Security in the Cloud is All About Your Job!
As a cloud provider hosting desktops, servers and second site backup for global accounting firms, large automobile manufacturers and small law firms/healthcare organizations all around the country, we have heard a lot about security concerns in the cloud. Often times we are dealing with the IT organization within the business and their main concern seems to be security in the cloud. So, we walk them through our enterprise class infrastructure, our technology stack of companies that are global leaders in their respective fields and our extremely robust security practices and policies with multiple layers of security (physical, network and virtual).
For most, this gets them comfortable with the not so intuitive fact that security for your business is more robust in a cloud provider’s hands, as a cloud provider’s mere existence is an offshoot of its security practices and policies (vs. your business which focuses on making widgets or whatever else it does, but security certainly not being the core of business values). For some, this still didn’t do the trick – security was a big concern.
Over time, we realized that there are actually two fears about cloud computing that deal with security – data security and job security. Organizations might get comfortable with data security but their IT side of the house doesn’t feel comfortable with job security. The cloud was supposed to be this evil thing that was going to eliminate jobs for local IT departments, but truth of the matter is that job elimination hasn’t actually happened. IT managers and professionals are working with increasingly restrained resources under impossible deadlines, but that has always been the case.

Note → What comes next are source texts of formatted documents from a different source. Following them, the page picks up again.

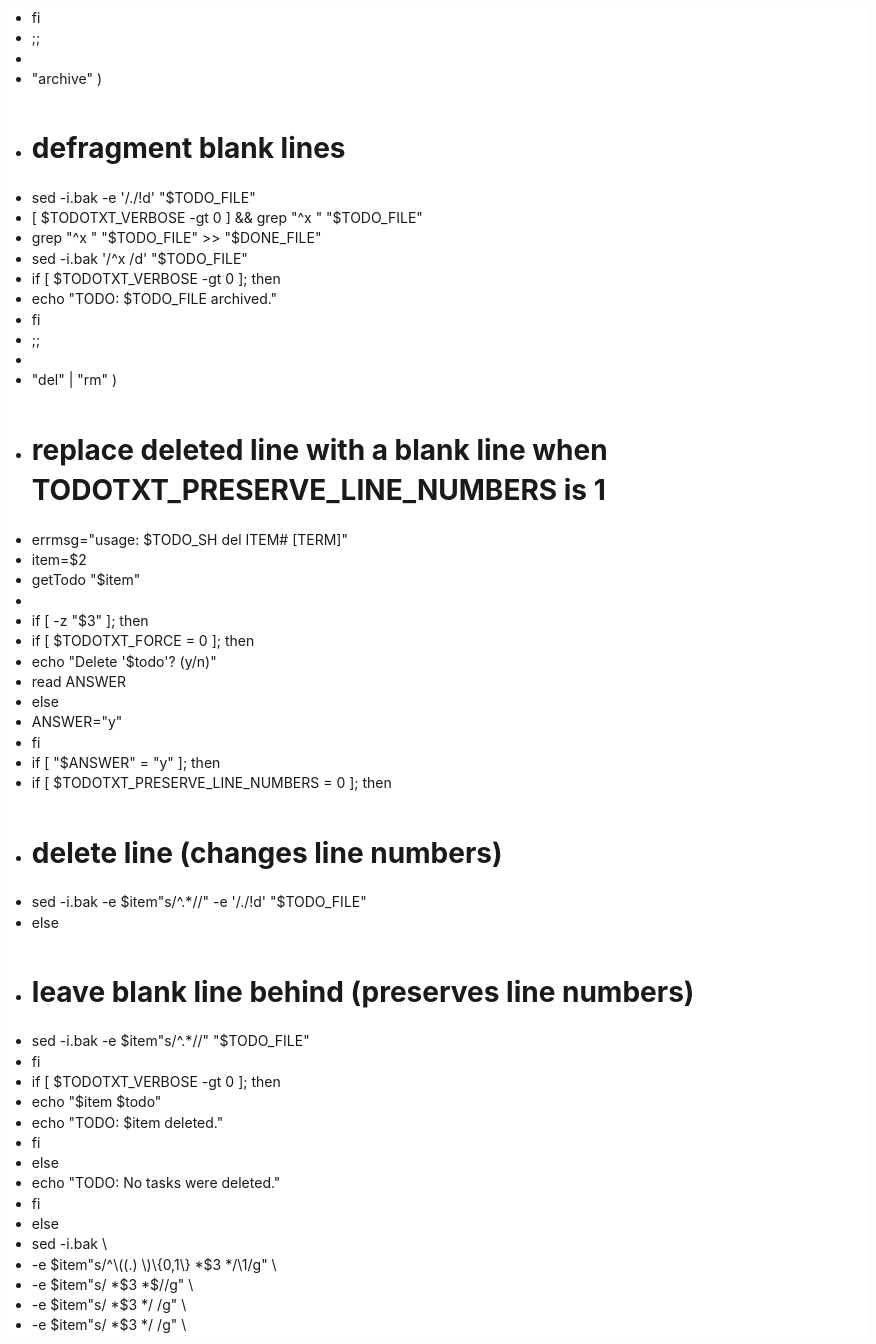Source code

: * fi
* ;;
* 
* "archive" )
* # defragment blank lines
* sed -i.bak -e '/./!d' "$TODO_FILE"
* [ $TODOTXT_VERBOSE -gt 0 ] && grep "^x " "$TODO_FILE"
* grep "^x " "$TODO_FILE" >> "$DONE_FILE"
* sed -i.bak '/^x /d' "$TODO_FILE"
* if [ $TODOTXT_VERBOSE -gt 0 ]; then
* echo "TODO: $TODO_FILE archived."
* fi
* ;;
* 
* "del" | "rm" )
* # replace deleted line with a blank line when TODOTXT_PRESERVE_LINE_NUMBERS is 1
* errmsg="usage: $TODO_SH del ITEM# [TERM]"
* item=$2
* getTodo "$item"
* 
* if [ -z "$3" ]; then
* if [ $TODOTXT_FORCE = 0 ]; then
* echo "Delete '$todo'? (y/n)"
* read ANSWER
* else
* ANSWER="y"
* fi
* if [ "$ANSWER" = "y" ]; then
* if [ $TODOTXT_PRESERVE_LINE_NUMBERS = 0 ]; then
* # delete line (changes line numbers)
* sed -i.bak -e $item"s/^.*//" -e '/./!d' "$TODO_FILE"
* else
* # leave blank line behind (preserves line numbers)
* sed -i.bak -e $item"s/^.*//" "$TODO_FILE"
* fi
* if [ $TODOTXT_VERBOSE -gt 0 ]; then
* echo "$item $todo"
* echo "TODO: $item deleted."
* fi
* else
* echo "TODO: No tasks were deleted."
* fi
* else
* sed -i.bak \
* -e $item"s/^\((.) \)\{0,1\} *$3 */\1/g" \
* -e $item"s/ *$3 *\$//g" \
* -e $item"s/ *$3 */ /g" \
* -e $item"s/ *$3 */ /g" \
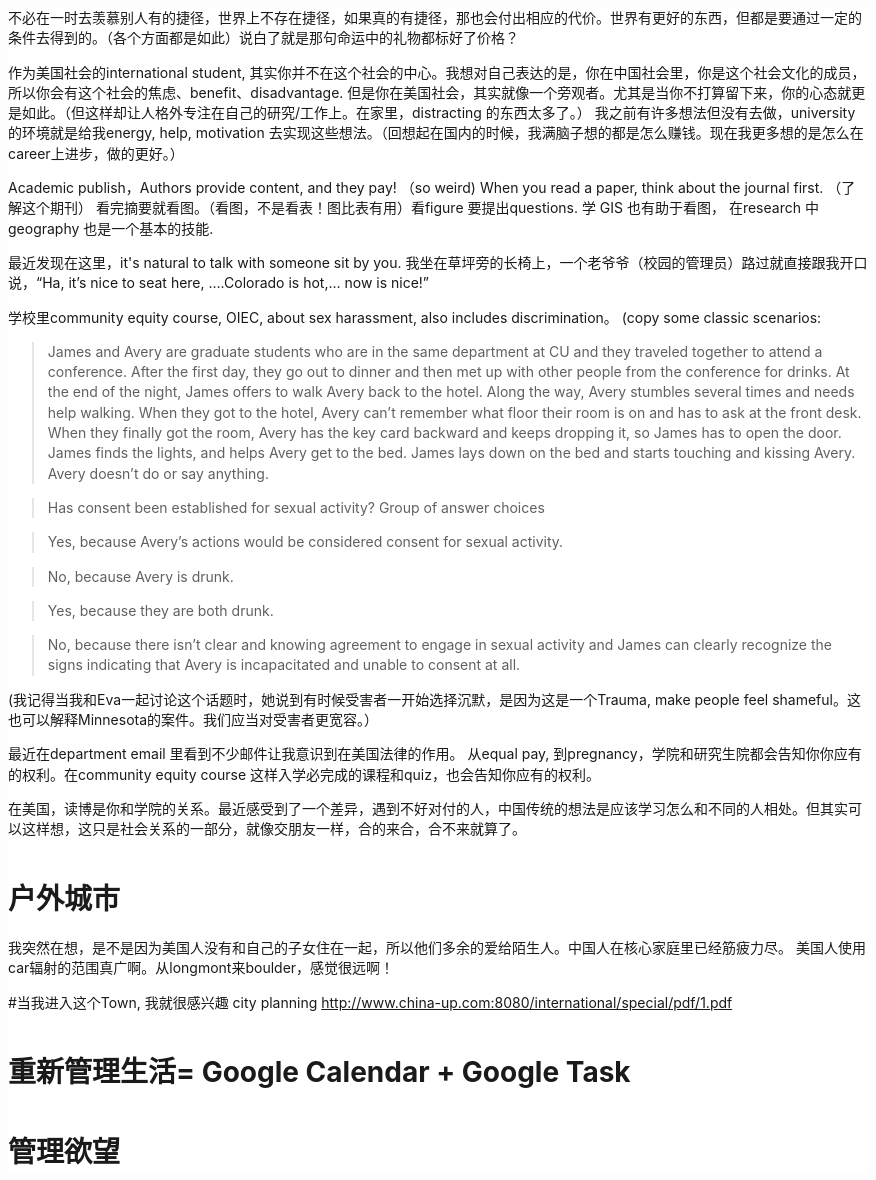不必在一时去羡慕别人有的捷径，世界上不存在捷径，如果真的有捷径，那也会付出相应的代价。世界有更好的东西，但都是要通过一定的条件去得到的。（各个方面都是如此）说白了就是那句命运中的礼物都标好了价格？

作为美国社会的international student, 其实你并不在这个社会的中心。我想对自己表达的是，你在中国社会里，你是这个社会文化的成员，所以你会有这个社会的焦虑、benefit、disadvantage. 但是你在美国社会，其实就像一个旁观者。尤其是当你不打算留下来，你的心态就更是如此。（但这样却让人格外专注在自己的研究/工作上。在家里，distracting 的东西太多了。）
我之前有许多想法但没有去做，university的环境就是给我energy, help, motivation 去实现这些想法。（回想起在国内的时候，我满脑子想的都是怎么赚钱。现在我更多想的是怎么在career上进步，做的更好。）

Academic publish，Authors provide content, and they pay! （so weird)
When you read a paper, think about the journal first. （了解这个期刊）
看完摘要就看图。（看图，不是看表！图比表有用）看figure 要提出questions.
学 GIS 也有助于看图， 在research 中 geography 也是一个基本的技能.

最近发现在这里，it's natural to talk with someone sit by you. 我坐在草坪旁的长椅上，一个老爷爷（校园的管理员）路过就直接跟我开口说，“Ha, it’s nice to seat here, ….Colorado is hot,… now is nice!”

学校里community equity course, OIEC, about sex harassment, also includes discrimination。
(copy some classic scenarios:
> James and Avery are graduate students who are in the same department at CU and they traveled together to attend a conference. After the first day, they go out to dinner and then met up with other people from the conference for drinks. At the end of the night, James offers to walk Avery back to the hotel. Along the way, Avery stumbles several times and needs help walking. When they got to the hotel, Avery can’t remember what floor their room is on and has to ask at the front desk. When they finally got the room, Avery has the key card backward and keeps dropping it, so James has to open the door. James finds the lights, and helps Avery get to the bed. James lays down on the bed and starts touching and kissing Avery. Avery doesn’t do or say anything.

> Has consent been established for sexual activity?  Group of answer choices

>Yes, because Avery’s actions would be considered consent for sexual activity.

>No, because Avery is drunk.

>Yes, because they are both drunk.

>No, because there isn’t clear and knowing agreement to engage in sexual activity and James can clearly recognize the signs indicating that Avery is incapacitated and unable to consent at all.

(我记得当我和Eva一起讨论这个话题时，她说到有时候受害者一开始选择沉默，是因为这是一个Trauma, make people feel shameful。这也可以解释Minnesota的案件。我们应当对受害者更宽容。）

最近在department email 里看到不少邮件让我意识到在美国法律的作用。 从equal pay, 到pregnancy，学院和研究生院都会告知你你应有的权利。在community equity course 这样入学必完成的课程和quiz，也会告知你应有的权利。

在美国，读博是你和学院的关系。最近感受到了一个差异，遇到不好对付的人，中国传统的想法是应该学习怎么和不同的人相处。但其实可以这样想，这只是社会关系的一部分，就像交朋友一样，合的来合，合不来就算了。

# 户外城市
我突然在想，是不是因为美国人没有和自己的子女住在一起，所以他们多余的爱给陌生人。中国人在核心家庭里已经筋疲力尽。
美国人使用car辐射的范围真广啊。从longmont来boulder，感觉很远啊！

#当我进入这个Town, 我就很感兴趣 city planning 
http://www.china-up.com:8080/international/special/pdf/1.pdf


# 重新管理生活= Google Calendar + Google Task

# 管理欲望
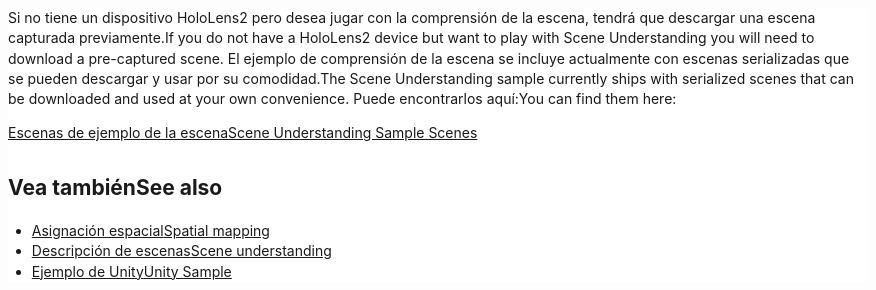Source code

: <span data-ttu-id="3bf1e-295">Si no tiene un dispositivo HoloLens2 pero desea jugar con la comprensión de la escena, tendrá que descargar una escena capturada previamente.</span><span class="sxs-lookup"><span data-stu-id="3bf1e-295">If you do not have a HoloLens2 device but want to play with Scene Understanding you will need to download a pre-captured scene.</span></span> <span data-ttu-id="3bf1e-296">El ejemplo de comprensión de la escena se incluye actualmente con escenas serializadas que se pueden descargar y usar por su comodidad.</span><span class="sxs-lookup"><span data-stu-id="3bf1e-296">The Scene Understanding sample currently ships with serialized scenes that can be downloaded and used at your own convenience.</span></span> <span data-ttu-id="3bf1e-297">Puede encontrarlos aquí:</span><span class="sxs-lookup"><span data-stu-id="3bf1e-297">You can find them here:</span></span>

[<span data-ttu-id="3bf1e-298">Escenas de ejemplo de la escena</span><span class="sxs-lookup"><span data-stu-id="3bf1e-298">Scene Understanding Sample Scenes</span></span>](https://github.com/microsoft/MixedReality-SceneUnderstanding-Samples/tree/master/Assets/Resources/SerializedScenesForPCPath)

## <a name="see-also"></a><span data-ttu-id="3bf1e-299">Vea también</span><span class="sxs-lookup"><span data-stu-id="3bf1e-299">See also</span></span>

* [<span data-ttu-id="3bf1e-300">Asignación espacial</span><span class="sxs-lookup"><span data-stu-id="3bf1e-300">Spatial mapping</span></span>](spatial-mapping.md)
* [<span data-ttu-id="3bf1e-301">Descripción de escenas</span><span class="sxs-lookup"><span data-stu-id="3bf1e-301">Scene understanding</span></span>](scene-understanding.md)
* [<span data-ttu-id="3bf1e-302">Ejemplo de Unity</span><span class="sxs-lookup"><span data-stu-id="3bf1e-302">Unity Sample</span></span>](https://github.com/microsoft/MixedReality-SceneUnderstanding-Samples)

A report by Deloitte, published in the The Wall Street Journal’s CIO Journal, points to new opportunities cloud is creating for IT departments. If anything, cloud computing is increasing complexity and workloads, creating more demand for IT skills. Deloitte examined three organizations that have deployed cloud applications and found only a total of two IT professionals across the three organizations lost their jobs because of the cloud.
Cloud is increasing demand for a fusion of IT and business skills at these organizations. Deloitte reports that rather than diminish in-house IT departments, it is generating more “value-added” activities such as “high-end software development, business analytics, enterprise architecture, and strategic vendor relationship management.”
IT is no longer just a back office function where they are expected to keep email and applications running. Cloud has transformed IT by taking the daily, mundane and time-consuming tasks out of their hands and enabling them to spend more time becoming strategic to the business. This could mean working closer with other departments to drive synergies, gaining more certifications or focusing on the value-add portion of their job descriptions. The new job description focuses them to work with an outside cloud provider to think deeper about how technology interacts with business to create more revenue growth, productivity and margin expansion.
As a business owner, make sure that your IT department isn’t resisting cloud for the wrong reasons. As an IT professional, it’s time to become more strategic to the organization and stop worrying about job security. The cloud is here to help (and stay) –take the helping hand or your competitors will.